Mandatory Policy Loans
- The IRDAI has mandated the facility of policy loans for all life insurance savings products, enabling policyholders to meet liquidity requirements.
- Also known as “life Insurance loan” allows a person to borrow from their insurance company using the cash value of their policy as collateral.
- The loans will not be available on Unit Linked Insurance Products (ULIPS)
Insurance for Rural Sector
- In order to achieve the objective of “Insurance for all” IRDAI proposed mandatory coverage in rural areas with respect to life Insurance.
- The minimum number of gram panchayats that would be subjected to this in the first year would be 25,000, and in each Gram Panchayat, the minimum number of lives to be covered by all life insurers would be 30%.
- In the next 2 years, the increase would be to 40% lives subject to a minimum of 50,000 gram panchayats and 50 per cent lives subject to a minimum of 75,000 gram panchayats in the third year, respectively.
Decreased Upfront Commission
- The IRDAI has proposed to decrease the upfront commission in order to make the surrender value and premium of life insurance policies better.
- The IRDAI in its new commission structure might reduce the hefty upfront commission and increase the trail commission in the first year resulting in reduced front loading cost of life insurance Company.
- This, in turn, will benefit the policyholder as the premium will get lower and the surrender value will also get better.
- Trail commission – is a certain percentage of commission received by agents as long as the policy holder keeps paying the premium.
General Guidance
- Free Look Period – Policyholder has the right to review and cancel the policy within 30 days if not satisfied.
- Variety of Products – Providing more choices and flexibility to customers to suit their age, region, occupation, and disability. The product should have variety as well as affordability. It should not be one product fit for all.

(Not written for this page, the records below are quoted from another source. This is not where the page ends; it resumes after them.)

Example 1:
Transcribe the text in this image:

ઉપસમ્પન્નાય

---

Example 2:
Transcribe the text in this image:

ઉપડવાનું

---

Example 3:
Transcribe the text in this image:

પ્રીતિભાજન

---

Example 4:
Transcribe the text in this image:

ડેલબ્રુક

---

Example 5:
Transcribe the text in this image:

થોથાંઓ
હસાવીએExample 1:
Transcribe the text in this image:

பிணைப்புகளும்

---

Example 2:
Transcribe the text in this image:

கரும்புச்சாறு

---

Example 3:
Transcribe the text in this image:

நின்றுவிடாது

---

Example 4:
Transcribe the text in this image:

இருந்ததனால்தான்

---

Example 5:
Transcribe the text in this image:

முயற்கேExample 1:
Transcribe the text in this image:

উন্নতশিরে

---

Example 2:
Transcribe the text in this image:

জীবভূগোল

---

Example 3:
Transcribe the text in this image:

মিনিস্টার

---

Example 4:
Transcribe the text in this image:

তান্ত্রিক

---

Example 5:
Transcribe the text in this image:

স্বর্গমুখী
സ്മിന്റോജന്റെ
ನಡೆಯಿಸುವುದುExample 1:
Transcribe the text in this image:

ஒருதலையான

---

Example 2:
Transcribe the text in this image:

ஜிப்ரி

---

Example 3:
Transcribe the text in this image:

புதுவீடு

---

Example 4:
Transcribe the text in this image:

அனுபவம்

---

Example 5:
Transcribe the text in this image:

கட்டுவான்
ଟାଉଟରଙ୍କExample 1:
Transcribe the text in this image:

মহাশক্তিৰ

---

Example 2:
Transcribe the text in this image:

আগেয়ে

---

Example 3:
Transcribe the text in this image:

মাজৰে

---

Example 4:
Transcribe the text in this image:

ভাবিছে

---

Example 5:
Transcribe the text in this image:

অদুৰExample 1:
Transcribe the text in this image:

- Focus shift – towards ensuring insurance policies stay active, preventing customers from being sold mis-selling Insurance, and prioritizing the financial well-being of policyholders by offering long-term advantages.
- Grace period – 15 days grace period in case premium is paid monthly/ 30 days if paid quarterly or half-yearly, or annually. Risk cover would still be available during this period.
- Ombudsman Award – The Insurer is required to comply with the award of the Insurance Ombudsman within 30 days of receipt of award by the Insurer.